Let us be honest: this is not a watershed moment. The racism and eliminationist ideology of Israel’s far-right is not new. Journalists, human rights groups, and even former Israeli officials have warned for years about the radicalisation of the Israeli political mainstream. Gaza has been under siege for nearly two decades. Settler violence has increased steadily. There have been massacres before.

So what changed?

Not the facts — but the optics. Britain’s hand has been forced by months of mounting global outrage: legal challenges, university protests, mass mobilisations, and the complete collapse of the Israeli PR machine. Public opinion, even among Israel’s traditional allies, has turned. The truth is no longer containable. This sanctions move is Britain’s attempt to appear responsive without altering its strategic position one inch.

It’s a performance designed to satisfy domestic audiences, not a genuine reckoning with Britain’s role in enabling this catastrophe.

Netanyahu: The Untouchable Architect

The clearest proof of this theatre lies in who remains untouched.
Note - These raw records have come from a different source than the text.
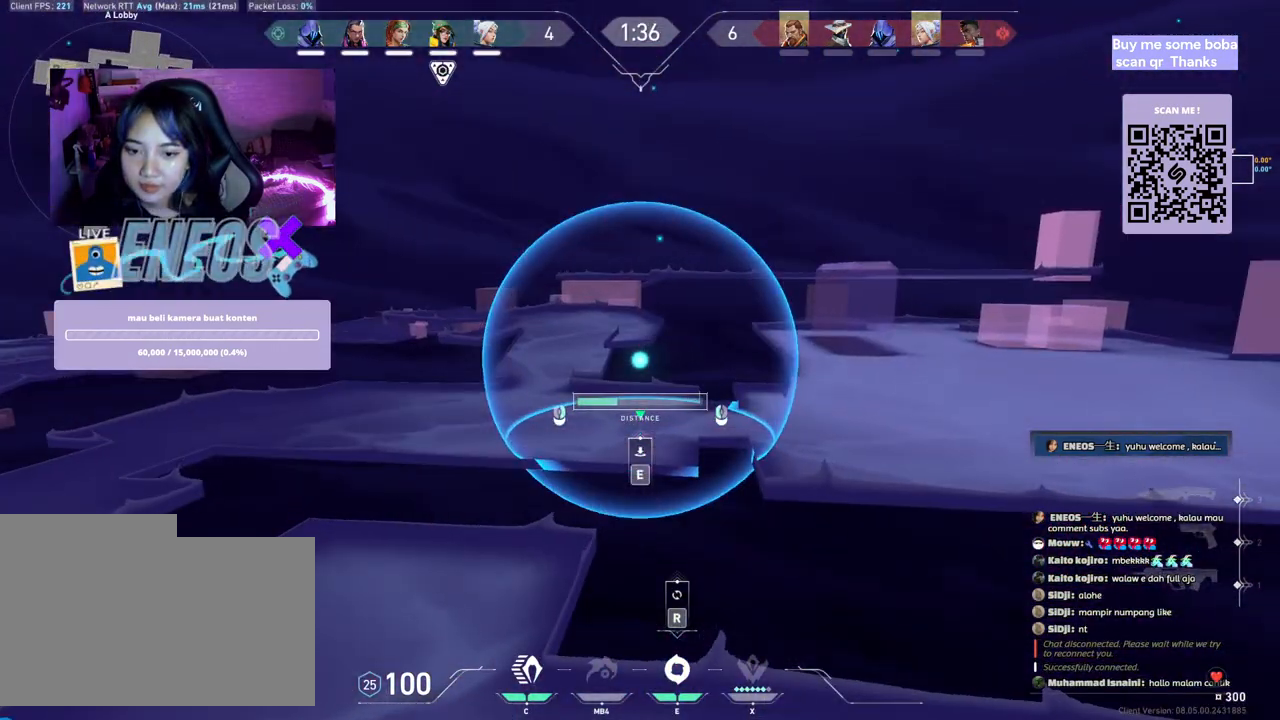
{"keys": ["s"], "mouse": [], "events": [[100, "e", "down"], [200, "e", "up"], [433, "s", "down"]]}
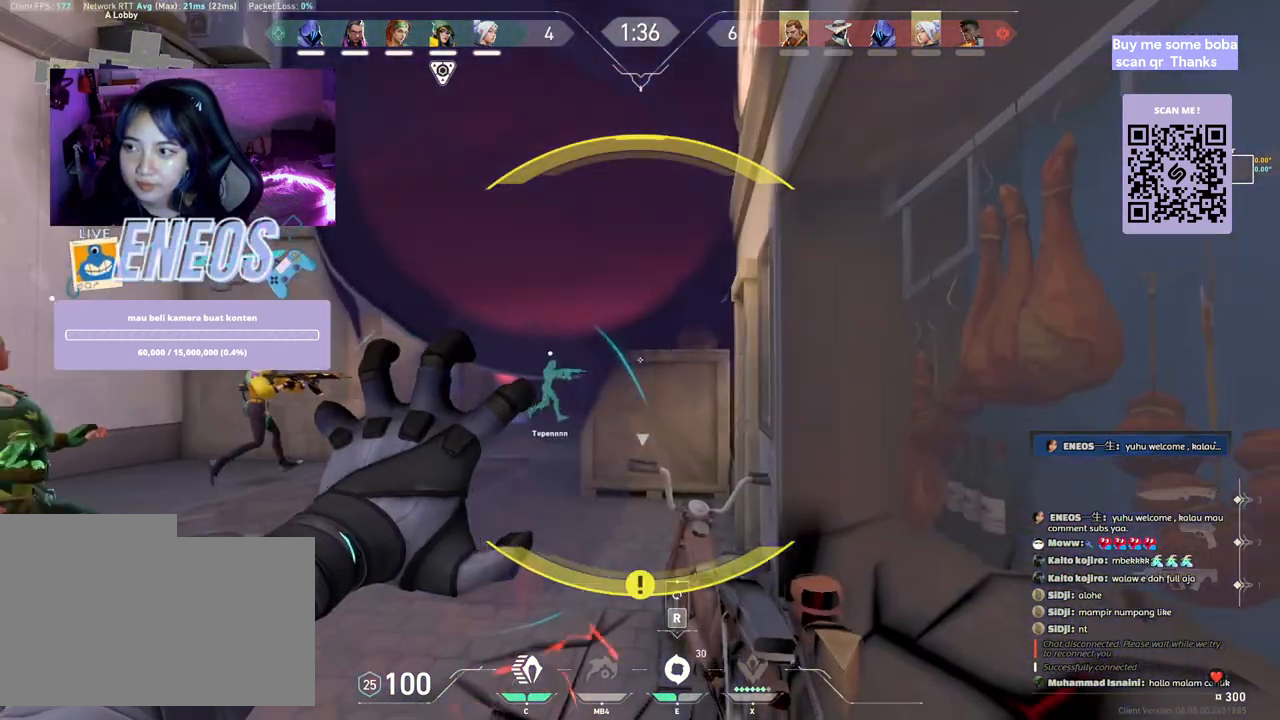
{"keys": ["a", "s"], "mouse": [], "events": [[367, "a", "down"]]}
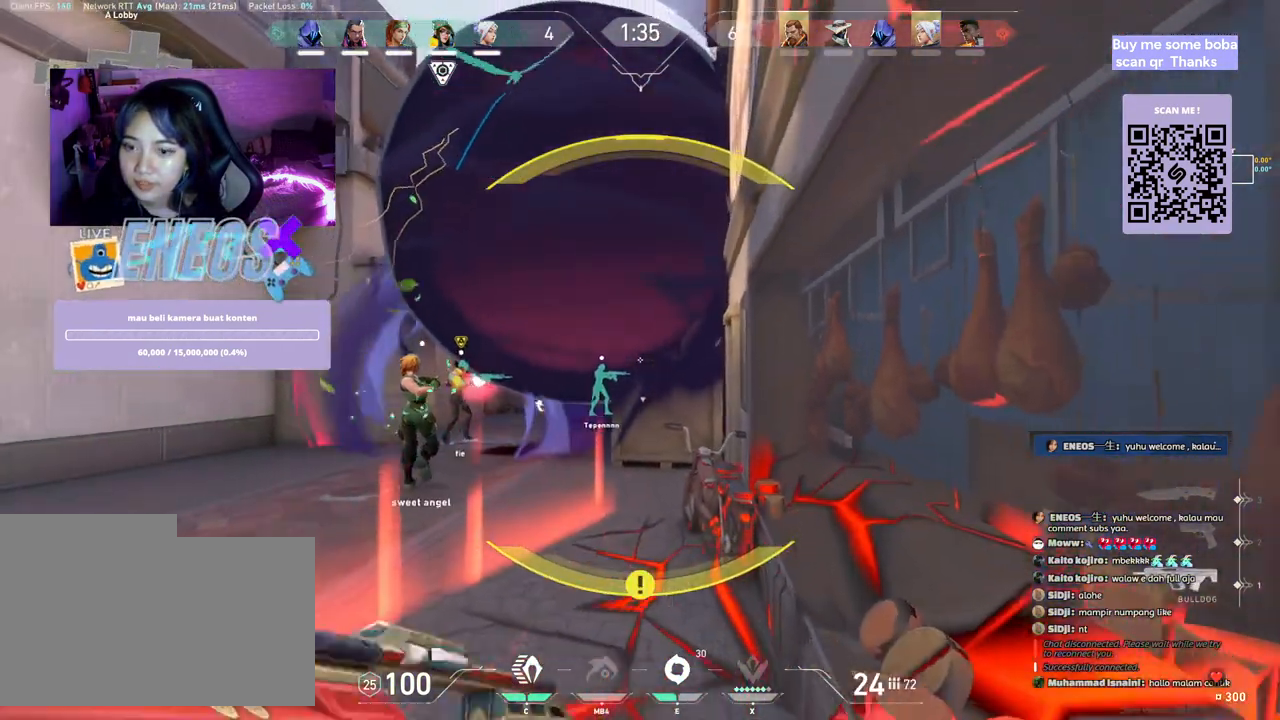
{"keys": [], "mouse": [], "events": [[17, "mouse_wheel", "down"], [50, "a", "up"], [67, "s", "up"], [117, "e", "down"], [167, "mouse_wheel", "up"], [333, "e", "up"]]}
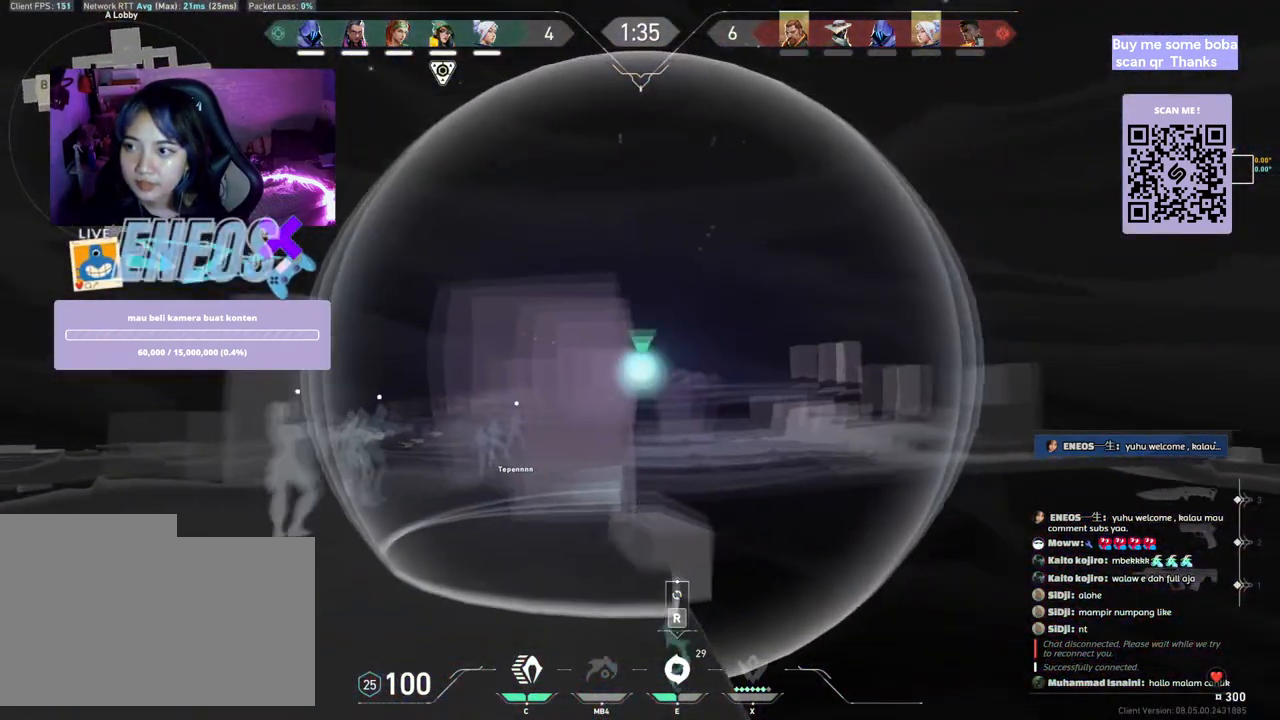
{"keys": [], "mouse": [], "events": [[33, "mouse_left", "down"], [450, "mouse_left", "up"]]}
Benjamin Netanyahu, the architect of this war, the man whose government enacted the starvation and siege of Gaza, the one who gave political cover to both Smotrich and Ben-Gvir, remains unchallenged. He responded to the sanctions with defiance, promising retaliation.

And what was Lammy’s response? Silence.

Because Netanyahu is not just another world leader. He is the steward of a project Britain helped create — from the Balfour Declaration to the brutalities of the Mandate. The British establishment sees in Israel not a rogue state, but a reflection of its own unfinished colonial enterprise. Israel, to put it bluntly, is Britain’s illegitimate child — armed, trained, and politically protected over generations.

And why would Britain want to discipline its own bastard child in public?

It wouldn’t — and it won’t. Instead, it prefers to target two expendable ministers while maintaining the core relationship with the Israeli state, its military, and its leadership.

Complicity Rebranded

The sanctions against Ben-Gvir and Smotrich are not a step forward. They are an attempt to draw a line around acceptable outrage — to say: “This far, and no further,” without ever addressing the source of the violence. They allow Britain to claim it is doing something, while continuing to arm the siege, fund the occupation, and defend the regime at the United Nations and in courtrooms across the world.

This is not foreign policy. It is crisis PR.

And in the face of what is increasingly recognised as a genocidal war, crisis PR is not just insufficient — it is immoral. It is an act of complicity, repackaged as diplomacy.